Outlier Detection is different from the previously discussed methods because there is no train/test split, the dataset is processed all at once, making the approach transductive. Models are usually: density-based, interested in modeling the probability distribution from the the data samples; distance-based performing metric-learning like techniques to cluster the samples from a specific class together [^12]. OD is a vast domain, and its applications range from data mining, data pre-processing, video surveillance and network safety. It's important to note that the term outlier is a lot of times used interchangeably with anomaly and novelty so it's important to keep in mind the main frameworks and the task discussed.
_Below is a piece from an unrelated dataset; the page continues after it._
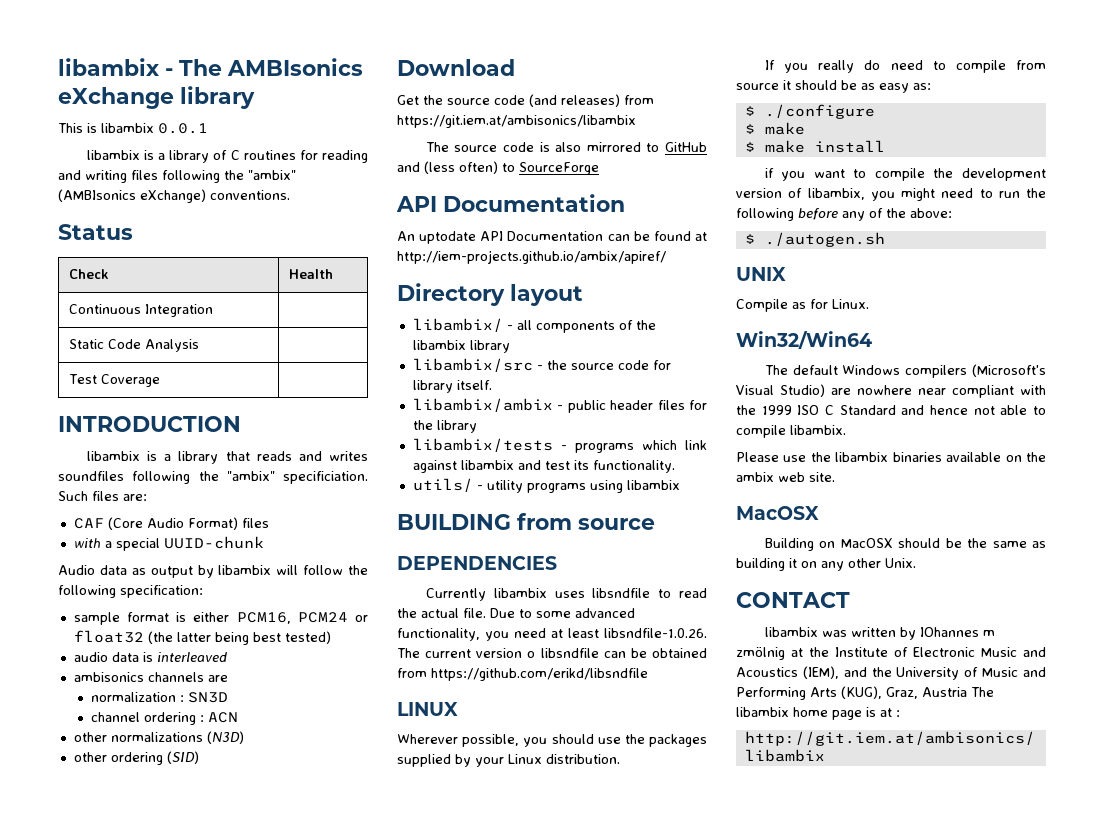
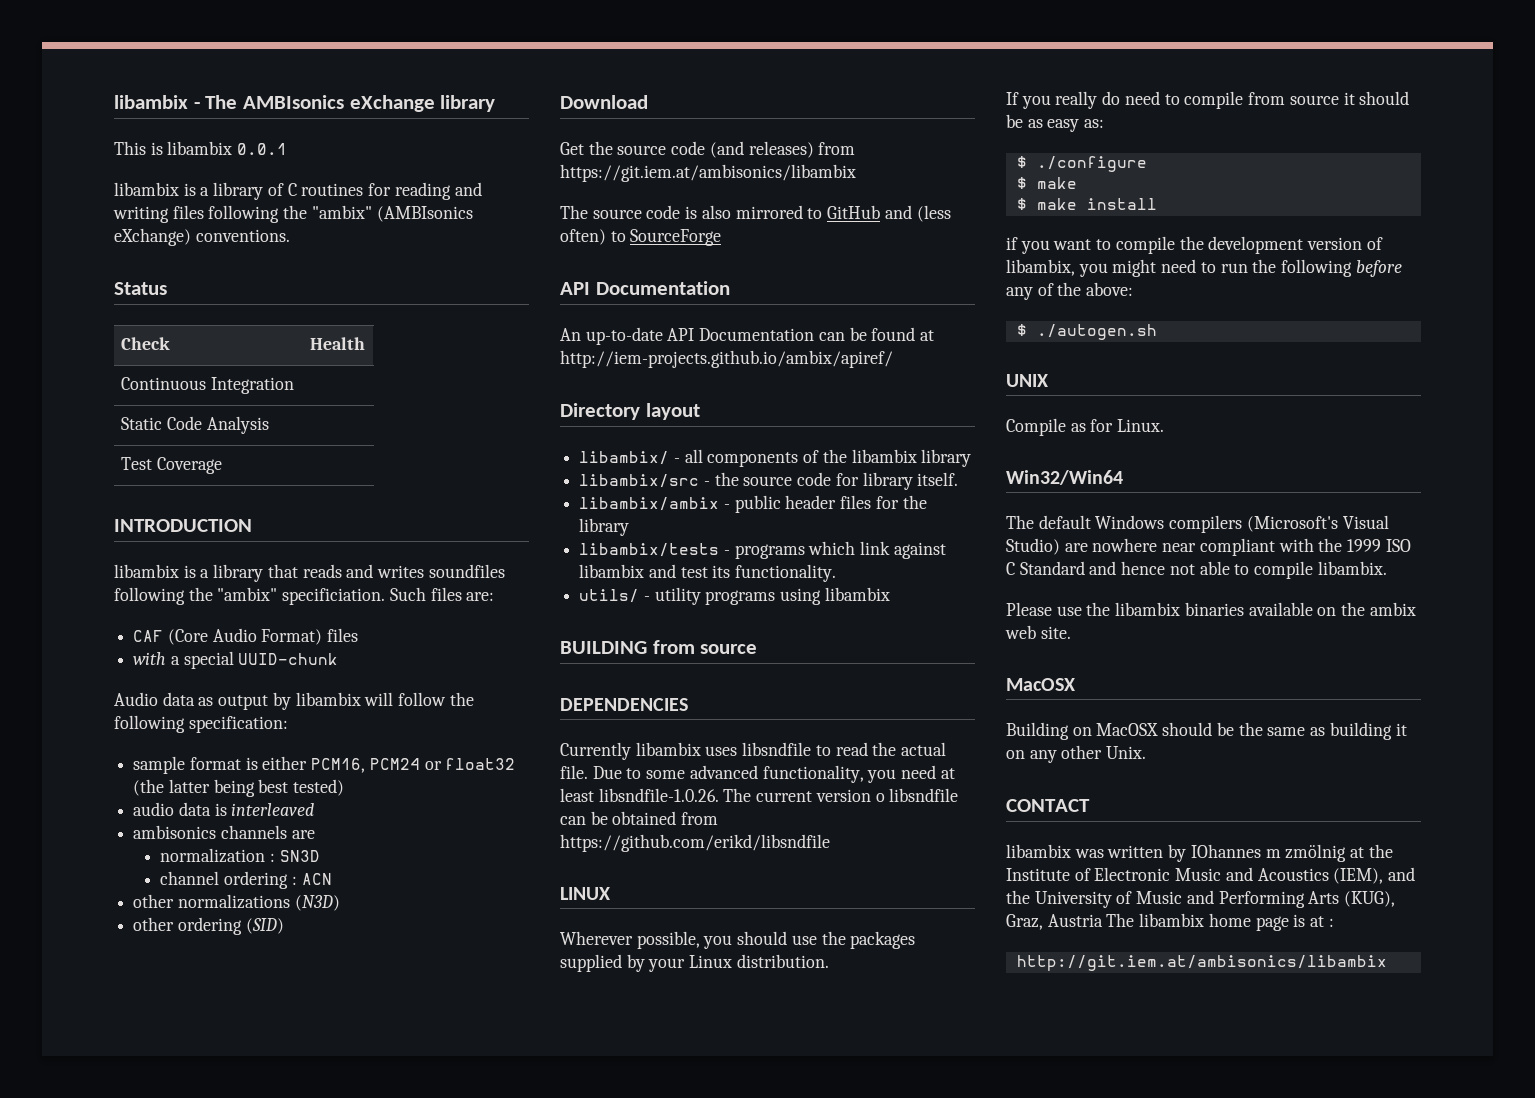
[419,231,477,244] uptodate -> [585,327,663,345] up-to-date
Generalized Category Discovery

GCD is also a transductive approach where the model receives during training both a labeled dataset of known classes and an unlabeled dataset normally with a known number of classes (but not exclusively) and asked to labeled the unknown instances. Differently from the previously discussed problems, here the novel classes are not necessarily rare, and the dataset can be even overwhelmed by all these different classes. This setting was formalized by Vaze et al 2022 [^13] although the same setting had been explored before by the name of Open-World Semi-Supervised Learning [^14]. GCD has the same setting of Novel Category Discovery but the later imposes a restriction of no intersection between the set of known and unkown labels, so the model is only labeling new classes.

Zero/Few-shot learning and other related settings

Closely related to Open-set Recognition we can cite domains such as such Zero/few-shot learning, classification with reject option and Open-World Learning [^5]. In Zero-shot classification the model is trained to predict classes with labeled positive training examples seen during training (known known classes) and also classes that only have side information (unknown known classes). An example would be training an image classifier with images of farm animals but also feeding the model texts about wild animals. This way by combining both its visual knowledge of a farm horse and a text that says "a zebra is like a horse with black and white stripes" the model is able to identify a zebra during test although never having seen an image of one. Few-shot would be the same but the model instead has a few positively labeled image examples of the "unknown known classes" (like the zebra) on top of its images of "known known classes". Open-World learning is an evolution of OSR where the model is tasked with doing everything an OSR classifier does and also perform incremental learning to update the model continually as unknown unknown classes appear, without forgetting the known known classes.

Conclusion

This is a rapidly evolving field, as you read this article it might probably be already a little outdated. If you want to check more references on the subject I recommend to check out some of the articles in my zotero library and also to check out the survey by Yang et al 2022 [^1].